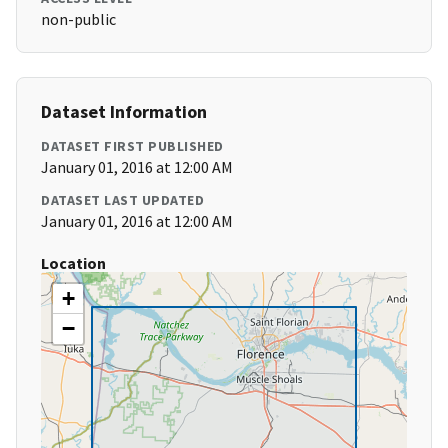
non-public
Dataset Information
DATASET FIRST PUBLISHED
January 01, 2016 at 12:00 AM
DATASET LAST UPDATED
January 01, 2016 at 12:00 AM
Location
+
−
○ ○ ○
TASK DESCRIPTION: Pull every line of text from the data above, unchanged and in order, and leave the pictures out of your answer.

RESPONSE TO THIS EXERCISE:
non-public
Dataset Information
DATASET FIRST PUBLISHED
January 01, 2016 at 12:00 AM
DATASET LAST UPDATED
January 01, 2016 at 12:00 AM
Location
+
−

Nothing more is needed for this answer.